For all ANN methods, there are usually one or more parameters to tune that determine the recall-speed trade-off. If you want the highest speed, you have a high chance of missing hits. If you want high recall, the search speed decreases.

Three popular libraries for approximate nearest neighbor are Annoy, FAISS, and hnswlib. Personally I find hnswlib the most suitable library: It is easy to use, offers a great performance and has nice features included that are important for real applications.

Examples:

Retrieve & Re-Rank

For complex semantic search scenarios, a retrieve & re-rank pipeline is advisable: InformationRetrieval

For further details, see Retrieve & Re-rank.

Examples

In the following we list examples for different use-cases.

Similar Questions Retrieval

semantic_search_quora_pytorch.py [ Colab version ] shows an example based on the Quora duplicate questions dataset. The user can enter a question, and the code retrieves the most similar questions from the dataset using the util.semantic_search method. As model, we use distilbert-multilingual-nli-stsb-quora-ranking, which was trained to identify similar questions and supports 50+ languages. Hence, the user can input the question in any of the 50+ languages. This is a symmetric search task, as the search queries have the same length and content as the questions in the corpus.

Similar Publication Retrieval

semantic_search_publications.py [ Colab version ] shows an example how to find similar scientific publications. As corpus, we use all publications that have been presented at the EMNLP 2016 - 2018 conferences. As search query, we input the title and abstract of more recent publications and find related publications from our copurs. We use the SPECTER model. This is a symmetric search task, as the paper in the corpus consists of title & abstract and we search for title & abstract.

Question & Answer Retrieval

semantic_search_wikipedia_qa.py [ Colab Version ]: This example uses a model that was trained on the Natural Questions dataset. It consists of about 100k real Google search queries, together with an annotated passage from Wikipedia that provides the answer. It is an example of an asymmetric search task. As corpus, we use the smaller Simple English Wikipedia so that it fits easily into memory.

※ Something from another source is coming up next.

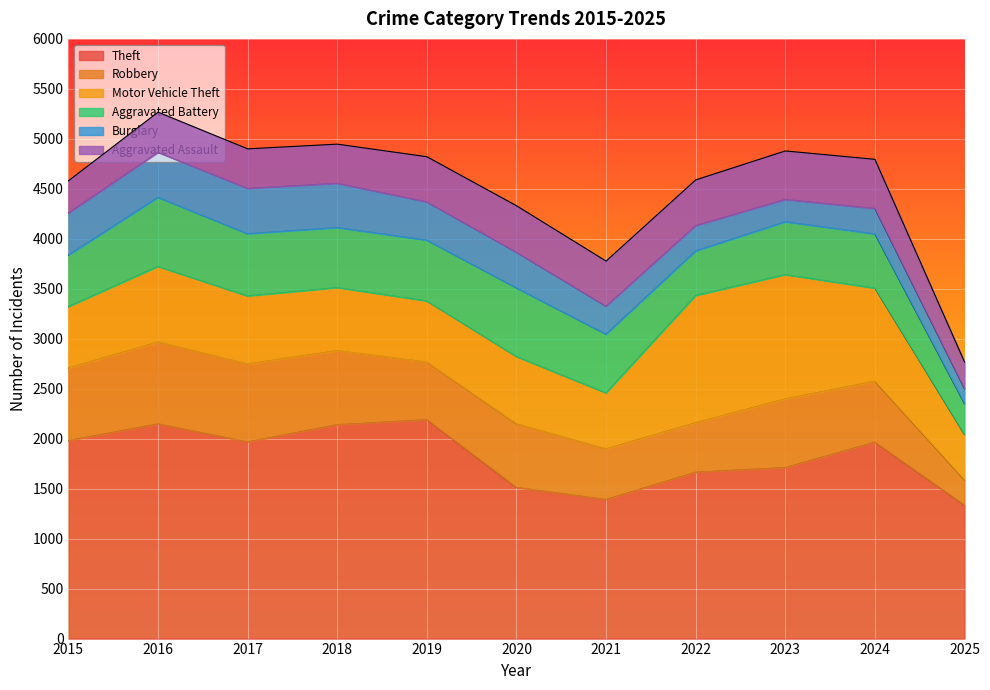

After their last crossing, which series has the higher values: Aggravated Battery or Robbery?

Aggravated Battery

retrieve_rerank_simple_wikipedia.py [ Colab Version ]: This script uses the Retrieve & Re-rank strategy and is an example for an asymmetric search task. We split all Wikipedia articles into paragraphs and encode them with a bi-encoder. If a new query / question is entered, it is encoded by the same bi-encoder and the paragraphs with the highest cosine-similarity are retrieved (see semantic search). Next, the retrieved candidates are scored by a Cross-Encoder re-ranker and the 5 passages with the highest score from the Cross-Encoder are presented to the user. We use models that were trained on the MS Marco Passage Reranking dataset, a dataset with about 500k real queries from Bing search.